Asked about the introduction of the new fleet, Gerry McFadden, GTR engineering director, said: “We have just taken out of service Class 321s. These are being replaced with the first phase of the Class 387s.
“The second phase will come in Easter/May and they will replace the 317s. Later then, in 2017, the Class 700s will come over. Finally, in 2018-19, the Class 313 fleet will be being replaced by 717s. All of that is facilitated by the work provided here.
“We will have the total replacement of 365s, but will keep 19 in the end. They will run Cambridge and Peterborough services. Nothing will be allowed through the central core without ETCS.
“The 700s and 717s have been built with ETCS, and the 387s have been built with ETCs facilitation. We are ready, on this part of the railway, for the next phase of digital railway.”
A futuristic facility
When arriving at the recently completed depot it was impossible not to notice the stark difference between the design and look of Siemens’s new facility, compared to the existing buildings on the site.

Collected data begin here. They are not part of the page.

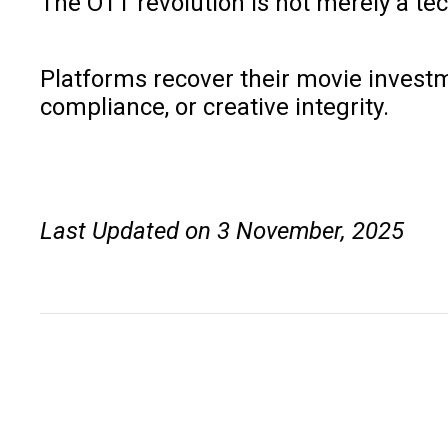
The OTT revolution is not merely a tec
Platforms recover their movie investm
compliance, or creative integrity.
Last Updated on 3 November, 2025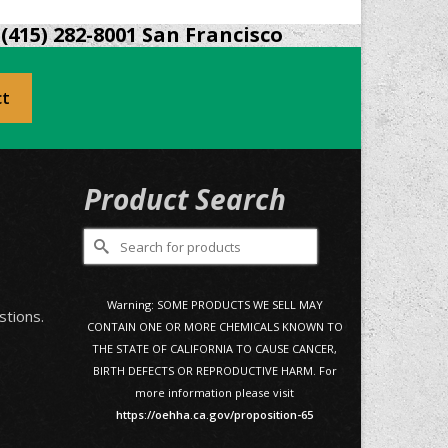
(415) 282-8001 San Francisco
ct
Product Search
Search
for:
0
Warning: SOME PRODUCTS WE SELL MAY
stions.
CONTAIN ONE OR MORE CHEMICALS KNOWN TO
THE STATE OF CALIFORNIA TO CAUSE CANCER,
BIRTH DEFECTS OR REPRODUCTIVE HARM. For
more information please visit
https://oehha.ca.gov/proposition-65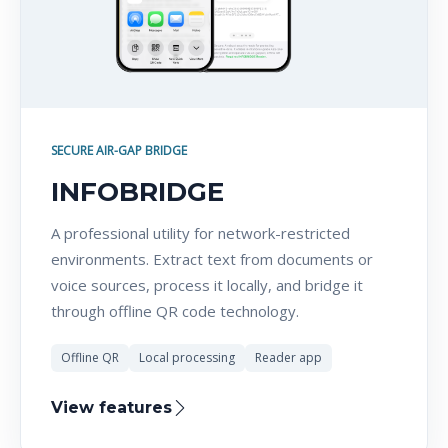
SECURE AIR-GAP BRIDGE
INFOBRIDGE
A professional utility for network-restricted
environments. Extract text from documents or
voice sources, process it locally, and bridge it
through offline QR code technology.
Offline QR
Local processing
Reader app
View features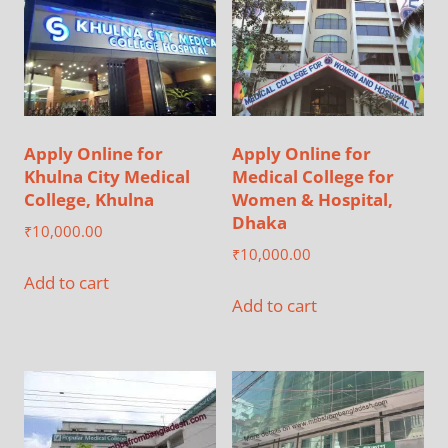
Apply Online for
Apply Online for
Khulna City Medical
Medical College for
College, Khulna
Women & Hospital,
Dhaka
₹
10,000.00
₹
10,000.00
Add to cart
Add to cart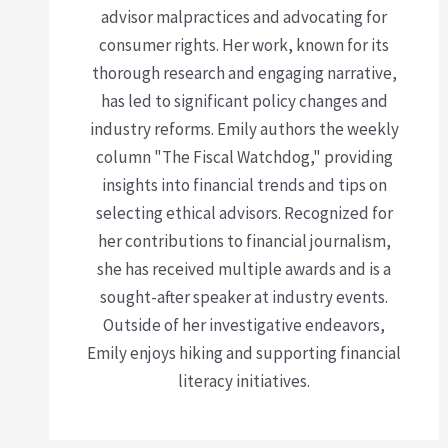
advisor malpractices and advocating for
consumer rights. Her work, known for its
thorough research and engaging narrative,
has led to significant policy changes and
industry reforms. Emily authors the weekly
column "The Fiscal Watchdog," providing
insights into financial trends and tips on
selecting ethical advisors. Recognized for
her contributions to financial journalism,
she has received multiple awards and is a
sought-after speaker at industry events.
Outside of her investigative endeavors,
Emily enjoys hiking and supporting financial
literacy initiatives.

In fact, when you entered the building, it felt almost like walking into a hospital operating theatre, with the brightness and cleanliness of the shed. However, as many joked, it won’t be long before this changes – you just wouldn’t want to be the first maintenance engineer to scratch or spill something. Another key difference was the length of the building as two Class 700s, one in 12-car formation, were on display for all to see.
As we made our way through the futuristic facility, and along the new lightweight Class 700s, we were able to see the new underframe cleaning facilities, two bogie drops and the depot personnel protection system.
The new depot, which was completed on time and to budget, also features many environmental benefits, with a biomass boiler, rainwater harvesting and water recycling. There are also two carriage washing machines, one near the new depot and one adjacent to the existing site.
Additionally, on the reception road for the Class 700 fleet, there is an automatic inspection facility, noted Ghinn. “It is a laser array,” he said. “So we take the measurements of the trains as they come in and flag up any maintenance that is required on those trains.”
Discussing the lightweight trains, McFadden noted that the body shell design has been a big factor for the weight reduction.
The other factor is the bogie, he said, as we have taken 1.5 tonnes out of each bogie on a motor car. The seats are also a huge weight saver and there was also a significant wiring reduction.
“From an electrical and underframe point of view the units are symmetrical,” stated McFadden, adding that the universal toilet and the bike storage area is the only asymmetry on the trains.
According to GTR’s engineering director, the new facility will support the biggest renewal in the history of this part of the Great Northern railway, “and create fabulous new journeys on to an expanded Thameslink network”.
Asked about the progress of the Class 700s, he said that the trains are doing “remarkably well”, with only a couple of odd faults, including occasionally braking in neutral sections, which have now been rectified.
“The new maintenance building at Hornsey is a crucial part of the government-sponsored Thameslink programme which will support the exciting new cross-London connections,” he added. “Built specifically for Siemens to maintain our new Class 700 Thameslink trains, the new building complements the improved existing depot where we care for the Great Northern fleet and together they create a centre of excellence in engineering.”
Expanding on the centre of excellence point, it was announced that apprenticeship schemes will be run at Hornsey by both GTR and Siemens. Up to 20 apprentices will be trained at the facility each year in the maintenance and service of a range of trains.
Discussing the overall work at Hornsey, Chris Evans, managing director for the civil engineering division at VolkerFitzpatrick, said he was very proud to “have safely delivered this flagship project in a challenging environment” for Siemens, after already completing Three Bridges depot for Thameslink back in 2015.